■ SELECTED EXCERPT:
PETER J. MESSITTE, District Judge.

Defendants, Frank B. Bishop, Jr., Gary Maynard,1 and Chaplain Galen Beitzel, by their counsel, have filed a Motion to Dismiss or, in the Alternative, Motion for Summary Judgment with verified exhibits. ECF 12. Pursuant to the dictates of Roseboro v. Garrison, 528 F.2d. 309 (4th Cir. 1975), self-represented Plaintiff Craig Neal-El ("Neal-El") was provided an opportunity to file an opposition with supporting materials, but has not done so. The matter is ready for disposition and a hearing is unnecessary. See Local Rule 105.6 (D. Md. 2011).

BACKGROUND

Neal-El, an inmate at Western Correctional Institution, claims his rights to due process, free access to religion, and under the Religious Land Use and Institutionalized Persons Act were violated when on June 15, 2013, Chaplain Beitzel banned him from attending Moorish Science Temple of America services held at the institution. As relief, Neal-El requests damages, injunctive, and declaratory relief. Complaint, ECF 1, p. 11.

■ DATASET SECTION:

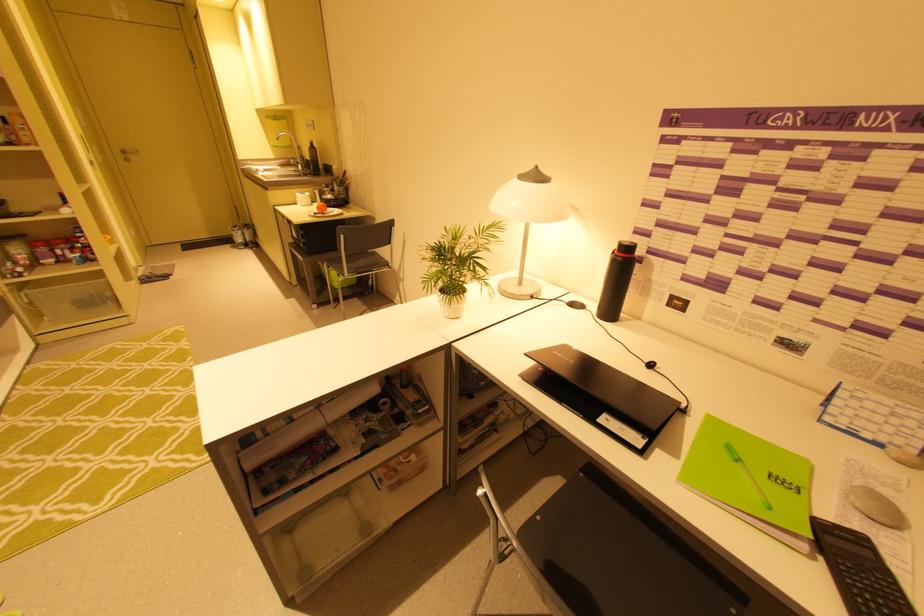
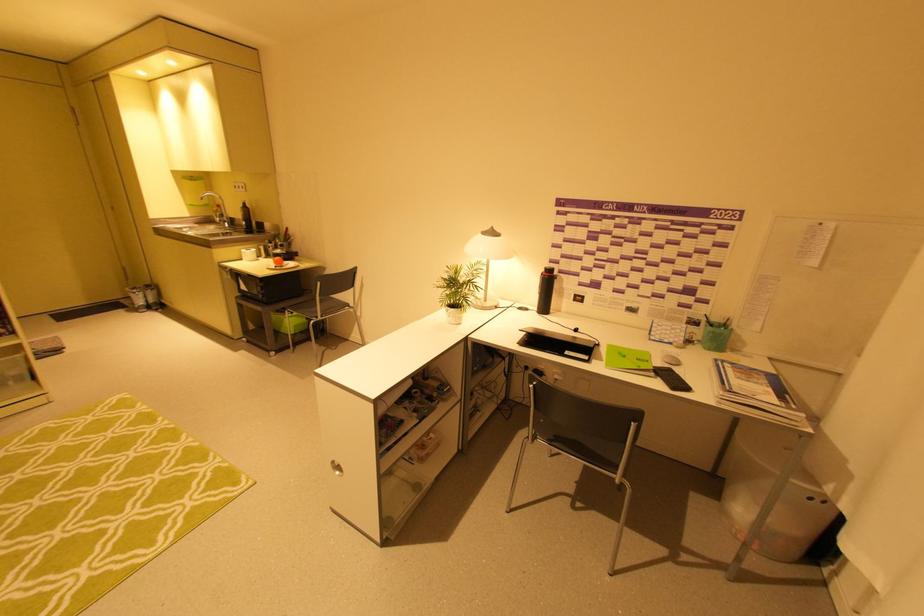
In the second image, find the point that corresponds to (714,419) in the first image.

■ REQUIRED ACTION 1:
Quote the stretch of the court opinion from "PETER J. MESSITTE, District" through "(D. Md. 2011).".
■ REQUIRED ACTION 2:
Write what comes next in the court opinion on Neal-El's claims, starting after its last sentence.

■ RESPONSE BOX 1:
PETER J. MESSITTE, District Judge.

Defendants, Frank B. Bishop, Jr., Gary Maynard,1 and Chaplain Galen Beitzel, by their counsel, have filed a Motion to Dismiss or, in the Alternative, Motion for Summary Judgment with verified exhibits. ECF 12. Pursuant to the dictates of Roseboro v. Garrison, 528 F.2d. 309 (4th Cir. 1975), self-represented Plaintiff Craig Neal-El ("Neal-El") was provided an opportunity to file an opposition with supporting materials, but has not done so. The matter is ready for disposition and a hearing is unnecessary. See Local Rule 105.6 (D. Md. 2011).

■ RESPONSE BOX 2:
In support of the Motion for Summary Judgment, Defendants have filed Chaplain Beitzel's ("Beitzel") declaration in which he attests to removing Neal-El from the Moorish Science Temple of America (MTSA) attendance list at the request of prison staff in June of 2013. (Ex. 1, ¶ 4). Beitzel explains that information was received that Neal-El "was possibly going to be involved in illicit activities that would put the security of the institution in jeopardy. Mr. Neal was removed from the June 14, 2013 service list in attempt to prevent any disruption to the daily activities at this institution." Id. After the allegations were investigated by prison staff and found to have no merit, Neal-El was returned to the MSTA services list for the service to be held on June 21, 2013, and continued attending as normal. See id.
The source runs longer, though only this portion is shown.